Notebook-to-Script Workflow¶

How to iterate quickly in Jupyter notebooks and run large-scale experiments as Python scripts on OSC.

Overview¶

A common research workflow looks like this:

Explore and prototype in a Jupyter notebook (small data, quick feedback)
Convert working code into a parameterized .py script
Run experiments at scale via SLURM batch jobs on OSC

This page walks through each stage with concrete examples.

graph LR
    A[Jupyter Notebook<br/>Prototype & Debug] --> B[Python Script<br/>Parameterize & Clean]
    B --> C[SLURM Batch Job<br/>Run at Scale]
    C --> D[Notebook<br/>Analyze Results]

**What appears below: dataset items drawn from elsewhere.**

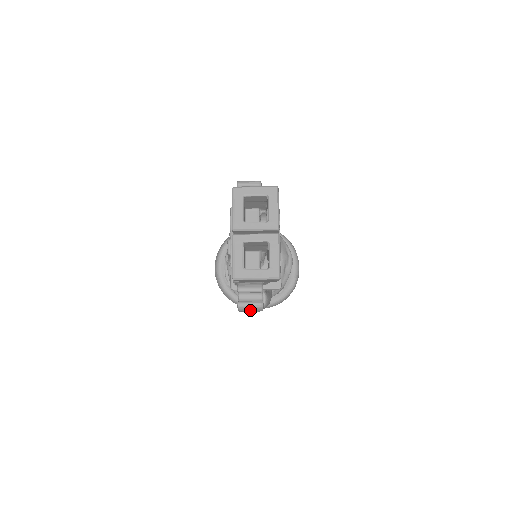
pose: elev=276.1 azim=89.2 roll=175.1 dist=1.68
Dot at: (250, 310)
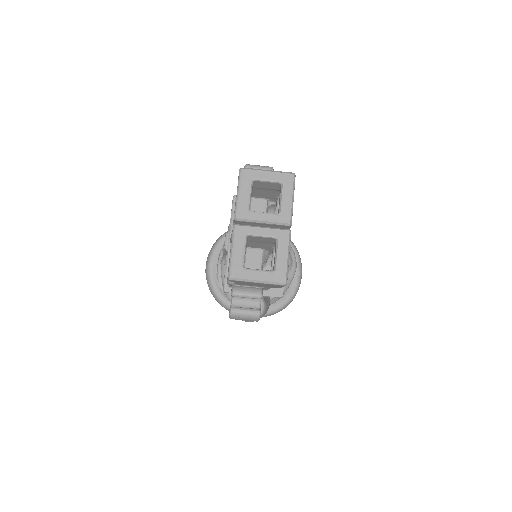
Dot at: (244, 319)
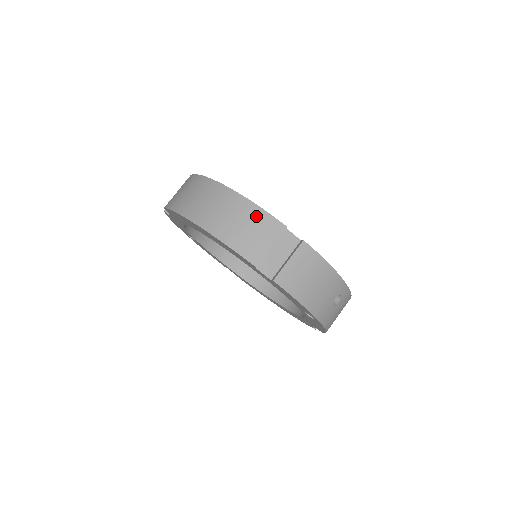
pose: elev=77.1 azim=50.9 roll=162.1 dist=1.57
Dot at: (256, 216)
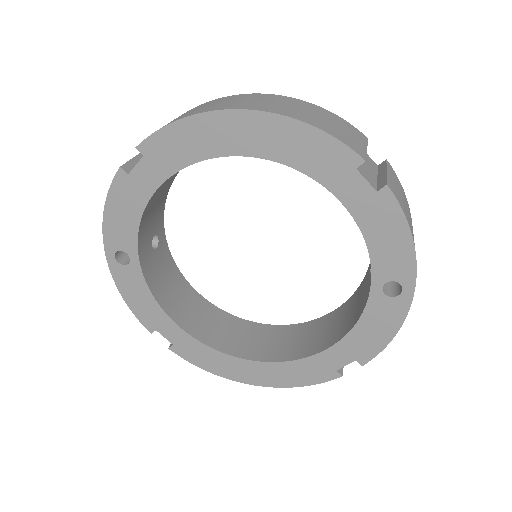
Dot at: (332, 116)
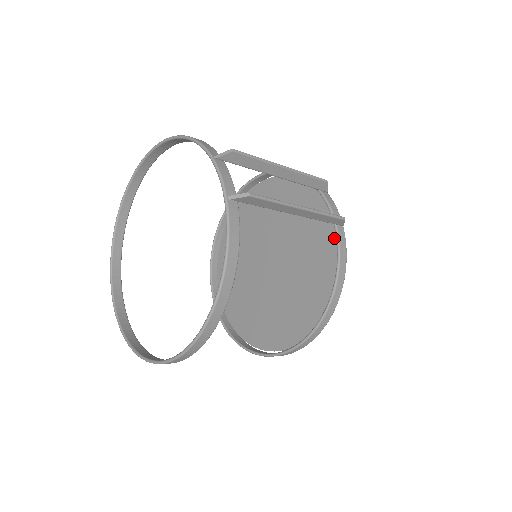
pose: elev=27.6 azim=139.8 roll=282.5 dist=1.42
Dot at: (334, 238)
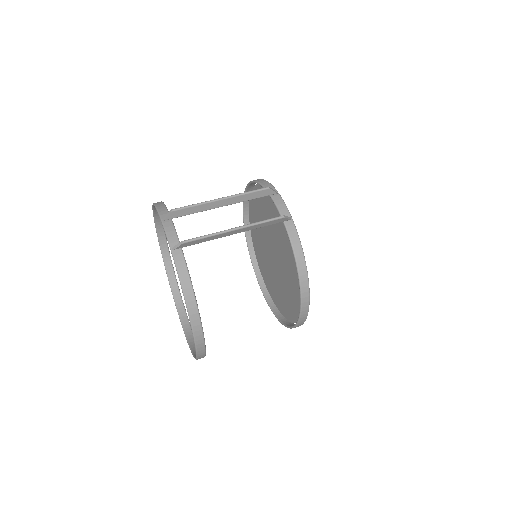
Dot at: occluded
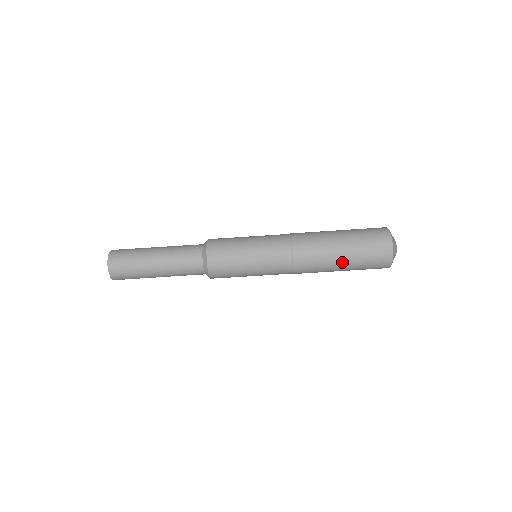
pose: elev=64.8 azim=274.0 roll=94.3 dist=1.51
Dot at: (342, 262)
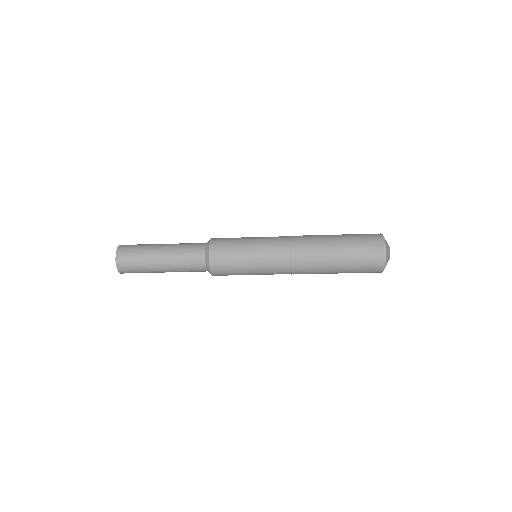
Dot at: (336, 273)
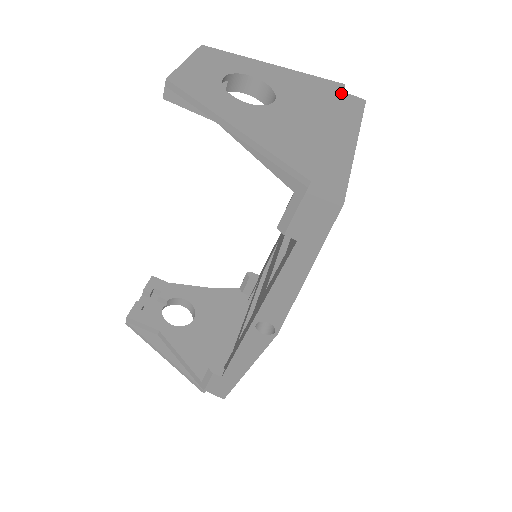
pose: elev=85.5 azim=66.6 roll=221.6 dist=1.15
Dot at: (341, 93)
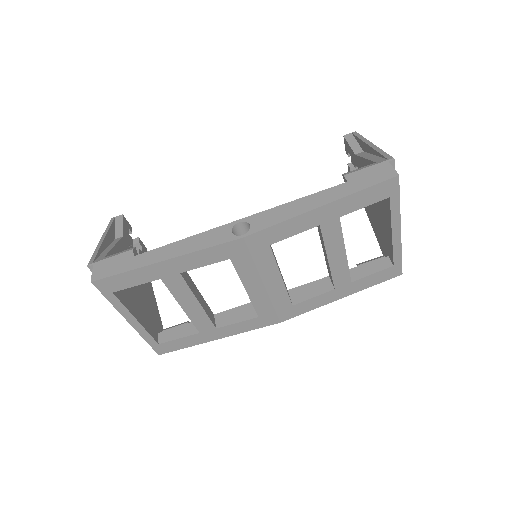
Dot at: occluded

Stage 1: Prototype in a Notebook¶

Launching Jupyter on OSC via OnDemand¶

The easiest way to use notebooks on OSC is through the OSC OnDemand portal:

Log in at ondemand.osc.edu
Navigate to Interactive Apps > Jupyter
Select your project account, number of cores, and time limit
Click Launch and wait for the session to start
Click Connect to Jupyter when the session is ready

Use debug resources for prototyping

When iterating on code, request minimal resources (1-2 cores, 1 GPU if needed, 1-2 hours). Save large allocations for production runs.

Prototyping Best Practices¶

Keep your notebook focused on experimentation:

# Cell 1 — Imports and configuration
import torch
import torch.nn as nn
from torch.utils.data import DataLoader
import matplotlib.pyplot as plt
import numpy as np

# Use a small subset for fast iteration
DATA_DIR = "/fs/scratch/PAS1234/$USER/datasets/my_data"
SUBSET_SIZE = 500   # Small subset for prototyping
DEVICE = "cuda" if torch.cuda.is_available() else "cpu"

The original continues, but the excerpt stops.